__Verständnis prüfen__.
1. Übertragen Sie den Satz „Wut macht erfinderisch, doch sie macht noch nicht satt.“ aus der Filmbesprechung ins Englische.
2. Welchen Beruf hat Daniel Blake laut der Filmbesprechung erlernt?
3. Nennen Sie alle Namen von Personen und Figuren, die in der Filmbesprechung vorkommen.

__Studientext__.
↓
Drama, Großbritannien/Frankreich 2016, 101 min

Die Frage, wie viel solidarische Verantwortung ein Mensch für einen anderen, einen beliebigen Mitmenschen hat, geht zurück bis zu Kain und Abel. Es war die zentrale Frage des englischen Klassenkampfes der letzten beiden Jahrhunderte. Und immer schon war diese Frage auch der rote Film-Faden für Ken Loach, der seinem letzten Kinofilm in Cannes noch einmal eine Goldene Palme anheften durfte. Daniel Blake (Dave Johns) geht auf die 60 zu, doch er ist der Typ Mann, der uneigennützig aufspringen und jedem Bedürftigen sofort seine Hand reichen würde. Nach dem Tod seiner Frau erlitt er einen Herzinfarkt, und sein Arzt schreibt ihn noch lange nicht gesund. Also muss der gelernte Tischler, um Miete und Unterhalt bezahlen zu können, Arbeitslosenhilfe beantragen. Nichts Schlimmeres hätte dem Mann passieren können. Das Amt stuft ihn, nach Beantwortung einiger eigener Testfragen, als gesund ein und schickt ihn auf Arbeitssuche. Als Voraussetzung für die finanzielle Unterstützung. Daniel Blake dachte, er habe als Voraussetzung vierzig Jahre Steuern gezahlt. Er will Widerspruch einlegen und findet sich als trauriger Held in einer bürokratischen Sozial-Farce wieder. Auf dem Amt lernt er eine junge Mutter von zwei Kindern kennen, die bereits an ihrem ersten Tag in einer fremden Stadt mit Sanktionen bedroht wird. Kattie (Hayley Squires) spart sich für ihren Nachwuchs das Essen vom Munde ab, sie prostituiert sich und weiß nicht, wie es weitergehen soll. So nimmt sie die spontane und empörte Hilfe von Daniel Blake dankend an. Denn Blake ist wütend. Auf die sturen Assessoren des britischen Sozialstaates zuerst, auf deren unwürdige Regularien noch mehr und schließlich auf die fortschreitende Gleichgültigkeit der Menschen im Turbokapitalismus überhaupt. Wut macht erfinderisch, doch sie macht noch nicht satt. Und so unterstützt er Kattie und ihre Kinder, wo er nur kann. Gemeinsam suchen sie nach Auswegen. Früher nannte man so etwas Solidarität. Früher war Solidarität Ken Loachs schärfstes Schwert. Früher war Ken Loach voller Hoffnung.
↑
[Einträge aus einer Sammlung]
↓
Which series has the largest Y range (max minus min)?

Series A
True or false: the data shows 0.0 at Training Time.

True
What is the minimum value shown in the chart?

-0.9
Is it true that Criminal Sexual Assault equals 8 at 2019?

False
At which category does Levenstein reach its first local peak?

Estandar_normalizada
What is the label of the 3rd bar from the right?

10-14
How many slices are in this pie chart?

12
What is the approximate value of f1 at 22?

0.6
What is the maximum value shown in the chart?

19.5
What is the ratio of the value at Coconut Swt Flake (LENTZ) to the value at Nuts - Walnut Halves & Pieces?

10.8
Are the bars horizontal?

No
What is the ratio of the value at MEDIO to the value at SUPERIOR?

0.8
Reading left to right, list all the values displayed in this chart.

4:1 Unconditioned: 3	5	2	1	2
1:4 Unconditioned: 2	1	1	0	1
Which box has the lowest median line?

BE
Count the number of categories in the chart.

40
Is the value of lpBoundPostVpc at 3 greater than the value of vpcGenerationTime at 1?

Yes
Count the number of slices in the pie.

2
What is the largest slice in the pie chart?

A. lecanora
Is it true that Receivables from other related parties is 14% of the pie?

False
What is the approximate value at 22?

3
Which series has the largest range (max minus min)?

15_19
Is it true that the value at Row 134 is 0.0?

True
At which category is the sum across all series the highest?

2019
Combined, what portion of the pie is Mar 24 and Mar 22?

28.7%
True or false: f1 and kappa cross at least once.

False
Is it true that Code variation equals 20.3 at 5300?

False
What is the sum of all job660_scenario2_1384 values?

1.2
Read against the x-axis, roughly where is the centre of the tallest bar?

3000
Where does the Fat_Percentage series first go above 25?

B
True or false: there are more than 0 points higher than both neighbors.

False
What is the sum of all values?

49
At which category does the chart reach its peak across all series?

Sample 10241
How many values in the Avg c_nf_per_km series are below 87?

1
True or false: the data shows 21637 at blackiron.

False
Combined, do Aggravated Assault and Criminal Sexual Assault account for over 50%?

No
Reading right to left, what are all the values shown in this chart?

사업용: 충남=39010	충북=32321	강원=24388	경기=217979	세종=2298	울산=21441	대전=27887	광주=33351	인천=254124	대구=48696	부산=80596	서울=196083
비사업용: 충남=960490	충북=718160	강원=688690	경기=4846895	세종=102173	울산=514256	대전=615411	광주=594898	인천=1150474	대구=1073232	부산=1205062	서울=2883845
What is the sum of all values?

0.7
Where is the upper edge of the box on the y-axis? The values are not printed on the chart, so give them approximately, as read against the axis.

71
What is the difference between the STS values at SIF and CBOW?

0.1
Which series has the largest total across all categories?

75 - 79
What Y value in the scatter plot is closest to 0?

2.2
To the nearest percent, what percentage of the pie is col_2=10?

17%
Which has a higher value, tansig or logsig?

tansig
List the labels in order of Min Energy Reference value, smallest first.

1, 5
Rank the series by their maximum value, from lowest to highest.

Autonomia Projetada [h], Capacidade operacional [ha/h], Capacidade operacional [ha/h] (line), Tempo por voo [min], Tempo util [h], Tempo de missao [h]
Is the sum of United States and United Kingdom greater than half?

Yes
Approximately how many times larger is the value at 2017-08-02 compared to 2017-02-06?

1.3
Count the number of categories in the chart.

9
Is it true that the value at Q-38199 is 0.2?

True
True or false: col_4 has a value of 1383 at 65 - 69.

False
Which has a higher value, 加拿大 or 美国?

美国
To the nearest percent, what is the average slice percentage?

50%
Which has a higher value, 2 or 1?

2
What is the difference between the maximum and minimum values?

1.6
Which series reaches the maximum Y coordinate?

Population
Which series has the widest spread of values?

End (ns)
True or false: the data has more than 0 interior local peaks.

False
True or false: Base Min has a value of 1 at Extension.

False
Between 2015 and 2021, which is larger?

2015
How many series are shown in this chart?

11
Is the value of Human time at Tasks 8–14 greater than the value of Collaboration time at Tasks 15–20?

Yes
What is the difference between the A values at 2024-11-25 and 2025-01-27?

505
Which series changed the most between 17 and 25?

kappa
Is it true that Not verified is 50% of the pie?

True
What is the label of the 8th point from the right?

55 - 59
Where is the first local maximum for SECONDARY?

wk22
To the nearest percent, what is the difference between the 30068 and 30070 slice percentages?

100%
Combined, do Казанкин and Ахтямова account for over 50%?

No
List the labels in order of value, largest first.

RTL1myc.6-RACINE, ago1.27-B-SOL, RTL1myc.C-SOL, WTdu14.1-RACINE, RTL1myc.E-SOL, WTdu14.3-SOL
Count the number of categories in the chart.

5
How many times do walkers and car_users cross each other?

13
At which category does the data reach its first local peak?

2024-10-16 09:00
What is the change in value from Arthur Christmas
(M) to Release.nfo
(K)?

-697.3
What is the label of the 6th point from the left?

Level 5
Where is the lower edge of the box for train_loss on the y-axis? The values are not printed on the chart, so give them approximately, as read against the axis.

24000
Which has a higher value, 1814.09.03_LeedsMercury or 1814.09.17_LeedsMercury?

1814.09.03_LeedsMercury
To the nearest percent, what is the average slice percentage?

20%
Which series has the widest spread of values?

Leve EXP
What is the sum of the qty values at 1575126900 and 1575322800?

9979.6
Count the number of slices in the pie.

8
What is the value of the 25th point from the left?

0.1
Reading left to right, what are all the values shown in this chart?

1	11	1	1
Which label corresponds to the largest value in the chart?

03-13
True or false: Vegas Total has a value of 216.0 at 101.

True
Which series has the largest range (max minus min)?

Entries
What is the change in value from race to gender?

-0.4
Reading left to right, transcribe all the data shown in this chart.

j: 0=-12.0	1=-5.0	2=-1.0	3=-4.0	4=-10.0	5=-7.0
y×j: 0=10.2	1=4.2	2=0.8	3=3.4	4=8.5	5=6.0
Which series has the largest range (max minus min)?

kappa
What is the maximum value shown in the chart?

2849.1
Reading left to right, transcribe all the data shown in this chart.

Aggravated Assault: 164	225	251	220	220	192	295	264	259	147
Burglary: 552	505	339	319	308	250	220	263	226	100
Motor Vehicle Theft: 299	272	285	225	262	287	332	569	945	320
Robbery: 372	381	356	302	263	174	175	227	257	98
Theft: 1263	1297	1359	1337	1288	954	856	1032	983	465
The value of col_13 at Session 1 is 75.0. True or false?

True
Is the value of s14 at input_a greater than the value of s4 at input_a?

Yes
↑
__Antworten je Aufgabe__.
1. Anger makes you inventive, but it doesn't fill your stomach.

2. Er ist gelernter Tischler.

3. Kain, Abel, Ken Loach, Daniel Blake, Dave Johns, Kattie, Hayley Squires